• Reading text:
Question

• In this script, write MATLAB code to create an array A of size 100 × 3. The first column should contain random numbers between 0 and 10. The second column should also contain random numbers between 0 and 10. The third column should contain random integers between 20 and 50. The first two columns represent the x and y coordinates of a map, respectively. The third column represents the height of buildings. For example, if the first row of A is equal to [3.4 4.5 28], this means that there is a building of height 28 at location (3.4, 4.5) in the map. Because array A has 100 rows, there will be 100 buildings located at random points in the map. • Then, save array A in a file using the MATLAB function save. You may select the name of the file yourselves. • Then, plot the first column of array A vs the second column of array A, using ‘*’ (i.e., the points will be plotted as stars) so that you can see the 100 locations of the buildings. • Finally, after you save the array, clear all variables by placing a clear all at the end of the MATLAB script. • In this script, write MATLAB code to first read the file that you saved in Part A. To read the file, use the MATLAB function load. After you read the file, array A should again become available to you. • Then, write code to move the data from array A to a cell array C of size 10 × 10 in the following way: ◦ The element C{1,1} in C should be an array containing all building heights with x coordinates between 0 and 1 AND y coordinates between 0 and 1. ◦ The element C{2,1} in C should be an array containing all building heights with x coordinates between 1 and 2 AND y coordinates between 0 and 1. ◦ The element C{1,2} in C should be an array containing all building heights with x coordinates between 0 and 1 AND y coordinates between 1 and 2. ◦ The element C{2,2} in C should be an array containing all building heights with x coordinates between 1 and 2 AND y coordinates between 1 and 2. ◦ The element C{3,2} in C should be an array containing all building heights with x coordinates between 2 and 3 AND y coordinates between 1 and 2.

• Directions for this task: In the MATLAB assignment above, what range should the random integers in the third column of array A fall in, please?

[Records from a collection]
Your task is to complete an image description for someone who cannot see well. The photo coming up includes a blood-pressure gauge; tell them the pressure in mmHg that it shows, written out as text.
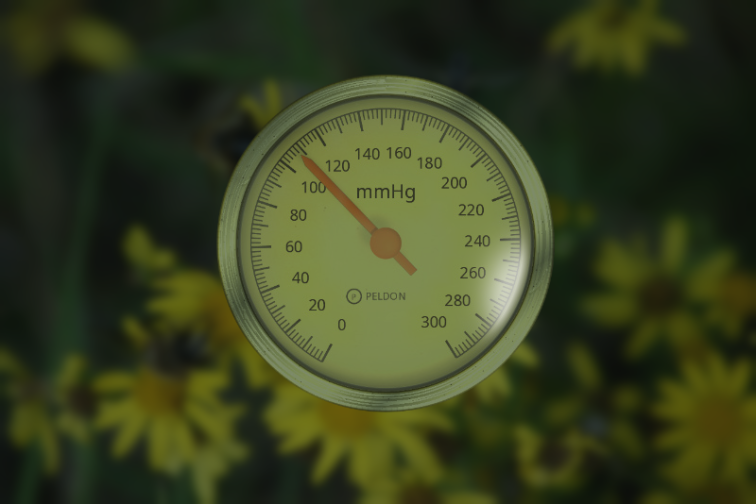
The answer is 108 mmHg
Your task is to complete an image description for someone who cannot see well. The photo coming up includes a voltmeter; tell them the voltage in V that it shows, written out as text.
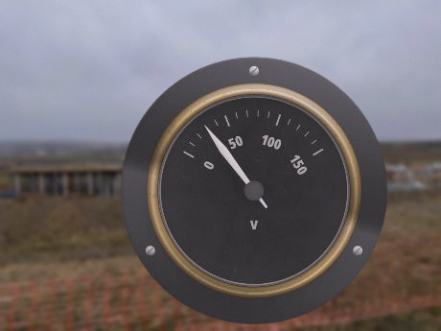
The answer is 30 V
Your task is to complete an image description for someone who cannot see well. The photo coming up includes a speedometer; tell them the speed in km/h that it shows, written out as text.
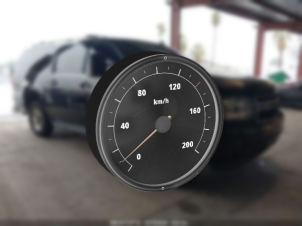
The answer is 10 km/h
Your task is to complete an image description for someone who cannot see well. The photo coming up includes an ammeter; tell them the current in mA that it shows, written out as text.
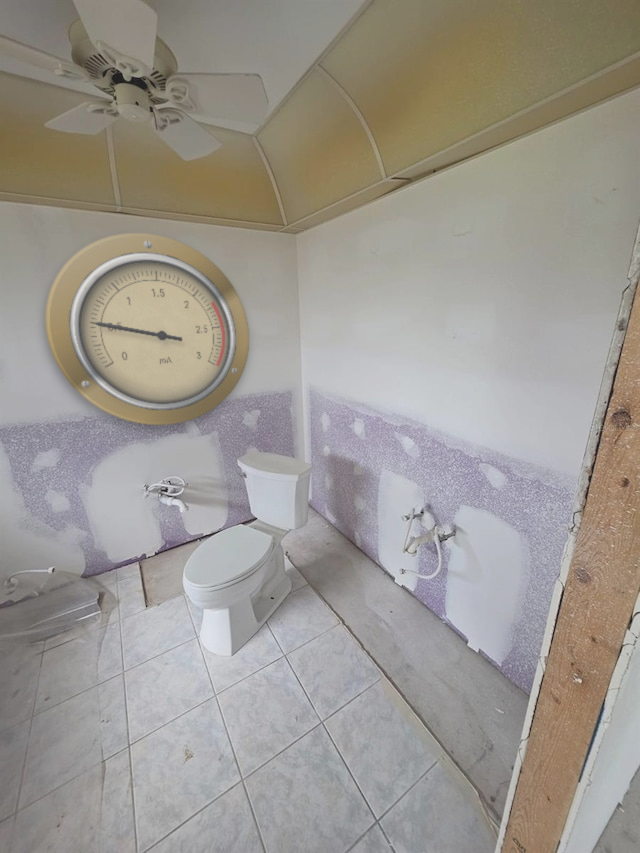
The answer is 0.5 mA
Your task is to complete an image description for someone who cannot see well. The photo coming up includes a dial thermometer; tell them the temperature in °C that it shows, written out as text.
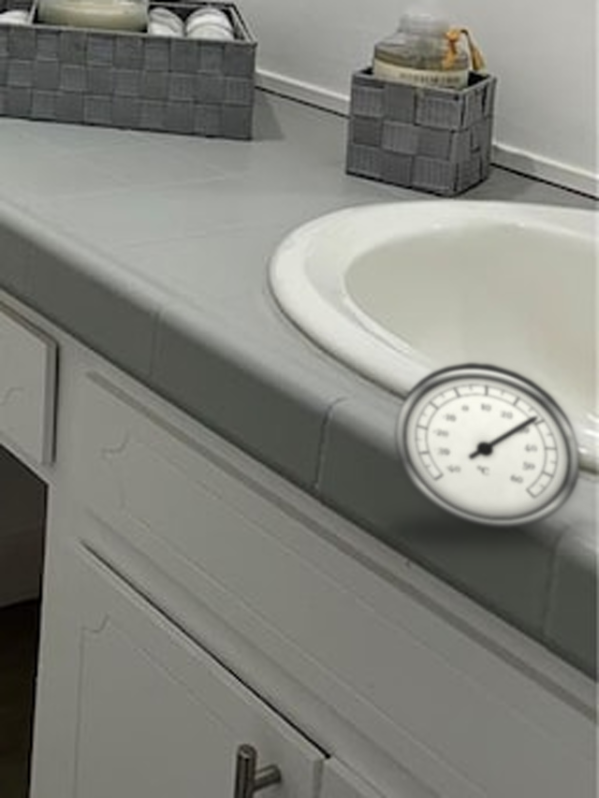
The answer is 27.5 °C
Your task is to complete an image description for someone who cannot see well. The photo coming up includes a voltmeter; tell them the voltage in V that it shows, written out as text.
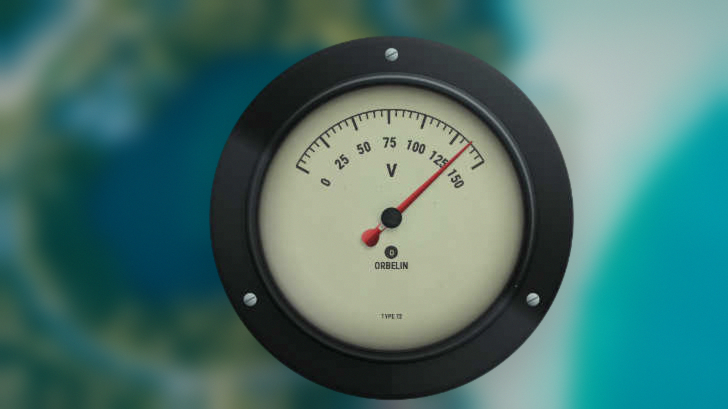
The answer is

---

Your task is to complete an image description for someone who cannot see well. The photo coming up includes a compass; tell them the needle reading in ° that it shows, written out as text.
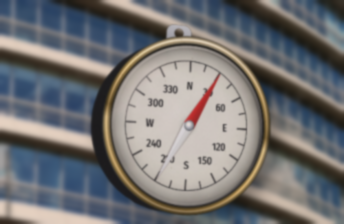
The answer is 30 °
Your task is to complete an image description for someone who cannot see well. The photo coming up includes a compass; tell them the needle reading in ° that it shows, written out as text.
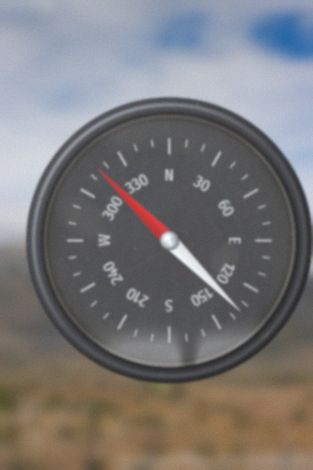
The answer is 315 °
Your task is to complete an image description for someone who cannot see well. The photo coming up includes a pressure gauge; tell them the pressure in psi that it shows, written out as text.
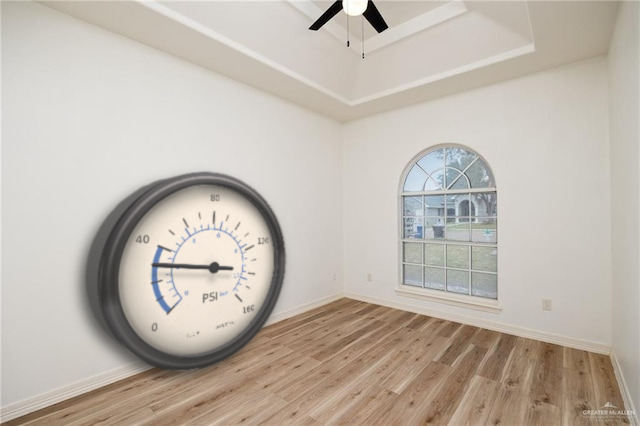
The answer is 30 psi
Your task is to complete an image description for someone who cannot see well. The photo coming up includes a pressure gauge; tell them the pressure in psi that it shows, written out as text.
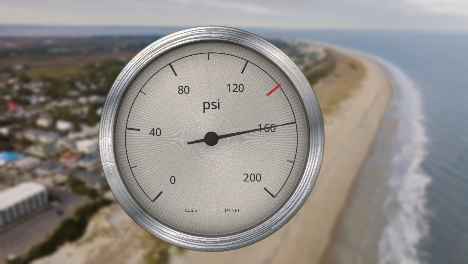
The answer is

• Task answer: Between 20 and 50.